Wireless sensors could help scientists keep track of sleep patterns at home, instead of their having to rely on lab-based studies or self-reporting. Doctors could monitor blood pressure during daily activities, which is when it matters most, rather than in a clinic. Washable tattoos embedded with nanosensors could take blood glucose and sodium readings for transmission via a smartphone.

To make all this happen, health researchers, technology developers and software designers must pull together to find ways of evaluating new technologies. The National Institutes of Health is working to build the interdisciplinary research capacity needed to establish an evidence base for the benefits and risks associated with mHealth technologies.

Maintaining privacy and security of health data is a challenge that calls for research. How do we protect trial participants and ordinary consumers without adversely affecting research and quality of care? Who will set rules for privacy of mHealth data? Who will provide protections if privacy is breached?
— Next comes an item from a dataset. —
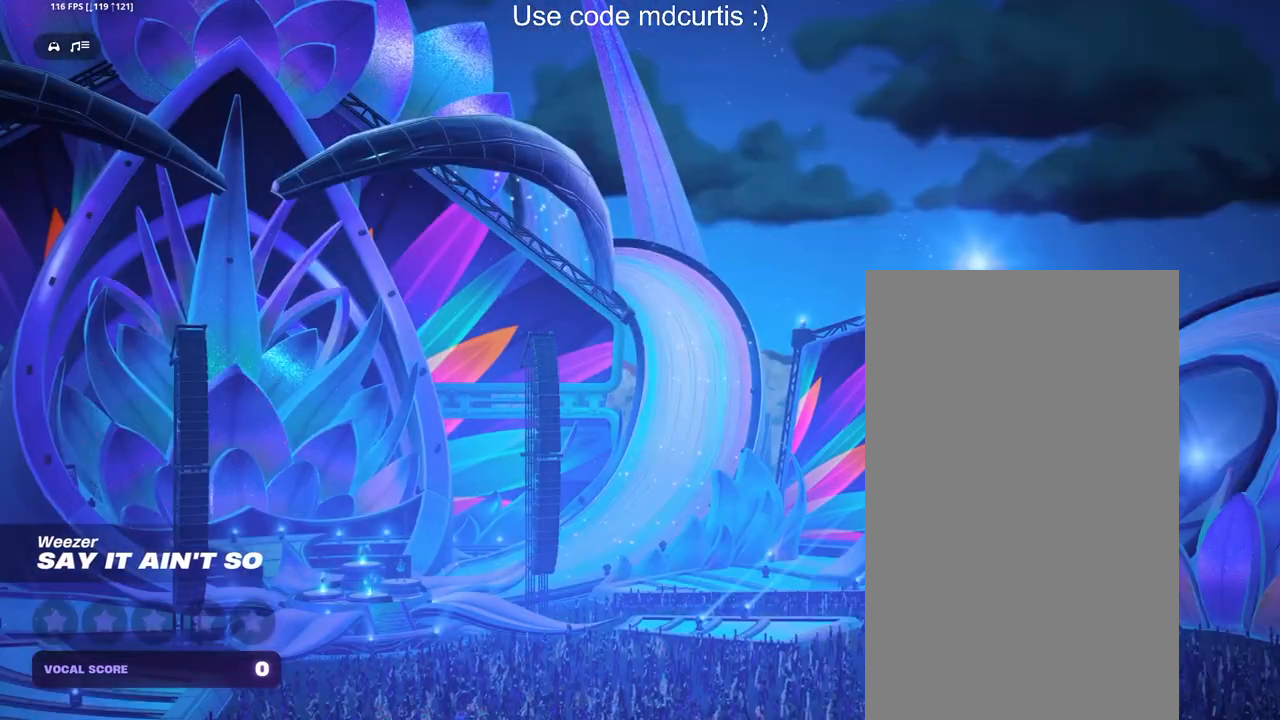
{"buttons": [], "events": []}
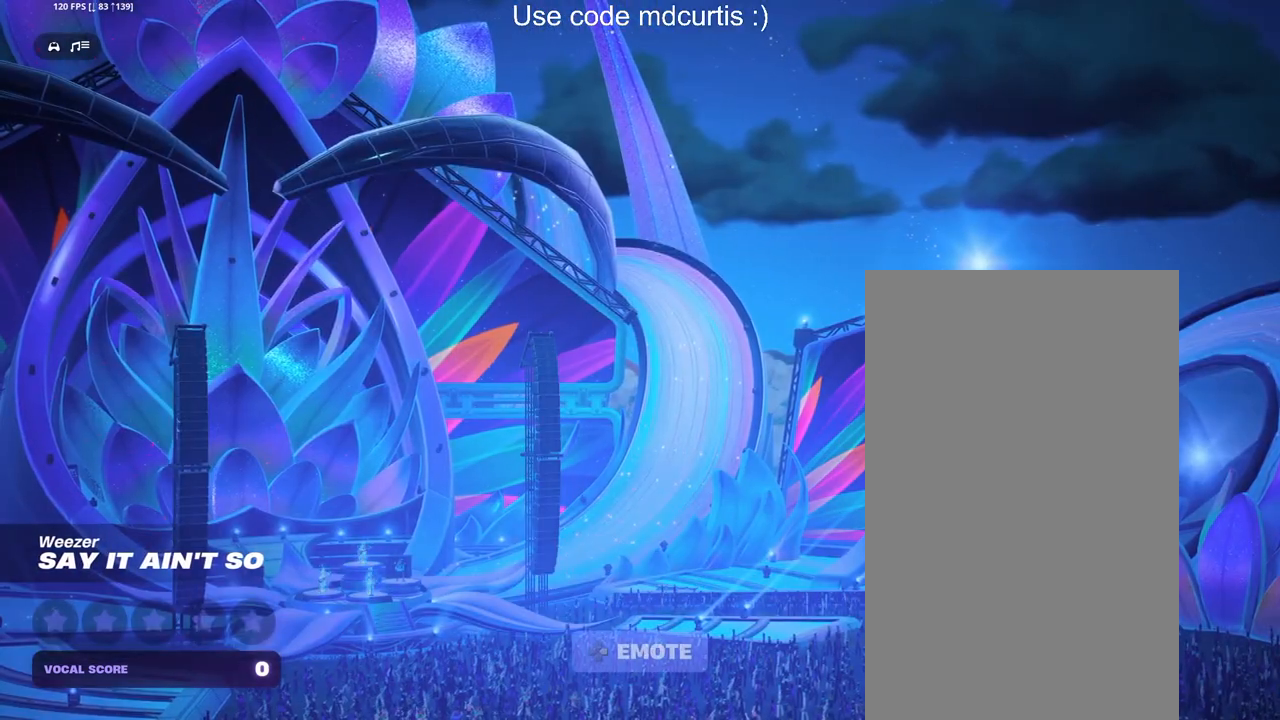
{"buttons": [], "events": []}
We must also learn how people are actually using mHealth in their everyday lives. I suspect that, right now, the majority of users are much like me, treating their new apps as gee-whiz toys rather than as valuable tools for improving their health. I am convinced, however, that the real potential of mHealth lies with much more committed users, such as the children with type 1 diabetes who took part in a yearlong, case-control study of wireless technologies to monitor and manage blood glucose levels. That study, published in Diabetes Care, showed that youngsters who used the automated system had significantly better glycemic control and diabetes self-management skills than those who did not. Now that's an mHealth moment worth getting excited about.